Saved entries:
※ ※ ※
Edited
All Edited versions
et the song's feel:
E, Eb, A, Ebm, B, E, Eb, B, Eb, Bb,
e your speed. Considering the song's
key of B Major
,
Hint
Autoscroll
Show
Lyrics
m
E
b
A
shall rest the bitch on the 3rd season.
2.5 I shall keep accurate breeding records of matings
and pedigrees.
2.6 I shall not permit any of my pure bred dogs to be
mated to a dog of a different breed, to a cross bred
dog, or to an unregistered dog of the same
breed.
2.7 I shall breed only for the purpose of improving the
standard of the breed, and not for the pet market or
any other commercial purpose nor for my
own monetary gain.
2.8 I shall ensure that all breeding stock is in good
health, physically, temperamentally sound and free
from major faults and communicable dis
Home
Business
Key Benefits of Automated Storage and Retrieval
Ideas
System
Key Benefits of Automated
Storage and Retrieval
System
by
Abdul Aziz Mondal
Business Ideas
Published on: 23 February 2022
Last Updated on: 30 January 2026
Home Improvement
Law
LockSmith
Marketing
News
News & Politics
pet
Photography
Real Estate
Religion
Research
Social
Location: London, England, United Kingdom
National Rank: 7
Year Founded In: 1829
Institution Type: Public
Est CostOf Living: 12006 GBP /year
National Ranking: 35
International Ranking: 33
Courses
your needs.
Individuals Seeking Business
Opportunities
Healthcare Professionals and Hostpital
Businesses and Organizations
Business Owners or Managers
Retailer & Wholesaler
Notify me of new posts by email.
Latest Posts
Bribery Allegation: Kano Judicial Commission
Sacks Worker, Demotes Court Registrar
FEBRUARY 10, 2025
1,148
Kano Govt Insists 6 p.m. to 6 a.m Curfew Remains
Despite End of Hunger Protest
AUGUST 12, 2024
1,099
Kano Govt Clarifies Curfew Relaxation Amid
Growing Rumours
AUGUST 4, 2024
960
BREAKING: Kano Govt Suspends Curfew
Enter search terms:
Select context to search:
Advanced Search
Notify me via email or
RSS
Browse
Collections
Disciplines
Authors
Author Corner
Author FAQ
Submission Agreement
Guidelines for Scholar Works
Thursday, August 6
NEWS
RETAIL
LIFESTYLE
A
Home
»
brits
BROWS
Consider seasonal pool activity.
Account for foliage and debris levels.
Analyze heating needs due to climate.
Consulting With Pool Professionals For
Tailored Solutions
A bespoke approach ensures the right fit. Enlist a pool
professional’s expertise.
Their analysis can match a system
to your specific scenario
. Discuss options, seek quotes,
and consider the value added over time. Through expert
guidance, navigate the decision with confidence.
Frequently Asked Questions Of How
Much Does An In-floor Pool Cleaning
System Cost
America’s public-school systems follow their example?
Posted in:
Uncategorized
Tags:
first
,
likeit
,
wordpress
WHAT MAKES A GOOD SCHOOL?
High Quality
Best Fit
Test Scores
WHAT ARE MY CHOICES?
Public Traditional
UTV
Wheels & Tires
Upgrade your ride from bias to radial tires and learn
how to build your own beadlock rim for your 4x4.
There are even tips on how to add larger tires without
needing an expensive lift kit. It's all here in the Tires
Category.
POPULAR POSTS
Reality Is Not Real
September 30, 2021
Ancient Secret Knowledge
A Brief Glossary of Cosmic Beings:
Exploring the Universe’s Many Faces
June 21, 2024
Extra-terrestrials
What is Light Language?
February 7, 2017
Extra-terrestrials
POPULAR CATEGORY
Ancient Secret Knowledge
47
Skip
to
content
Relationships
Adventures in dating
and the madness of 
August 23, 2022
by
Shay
※ ※ ※
**Activity:** Show each line of the records that contains the string "email". Case counts.

**Response to the exercise:**
Notify me of new posts by email.
Notify me via email or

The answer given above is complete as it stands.